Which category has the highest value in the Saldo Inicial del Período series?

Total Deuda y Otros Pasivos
--
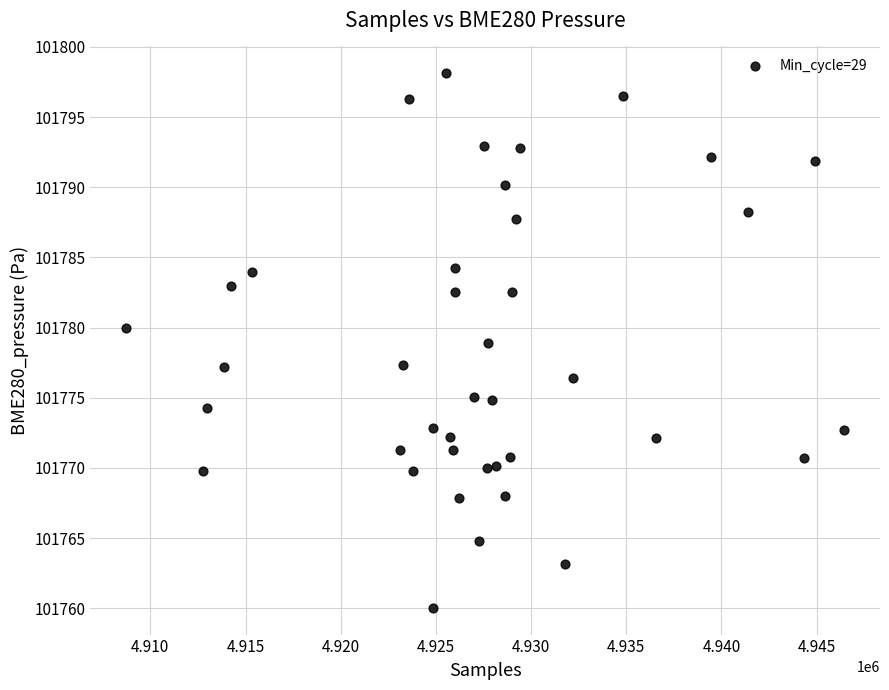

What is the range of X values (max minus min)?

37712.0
--
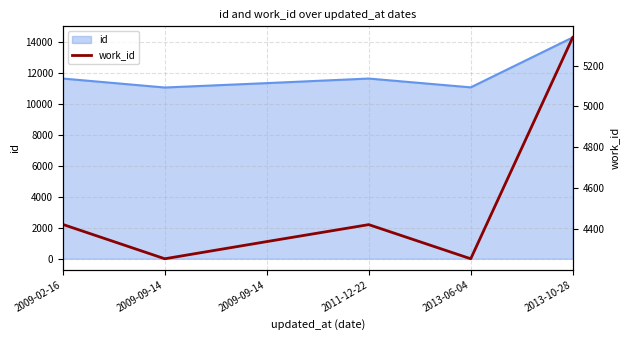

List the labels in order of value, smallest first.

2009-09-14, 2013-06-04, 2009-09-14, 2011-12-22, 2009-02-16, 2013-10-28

• WHAT IS REQUIRED
Output as a JSON list of strings, one per line and skipping blank lines, the records from the line that contains "List the labels" through the line that contains "2011-12-22, 2009-02-16, 2013-10-28", with both of those lines included.

• PROBLEM SOLUTION
[
  "List the labels in order of value, smallest first.",
  "2009-09-14, 2013-06-04, 2009-09-14, 2011-12-22, 2009-02-16, 2013-10-28"
]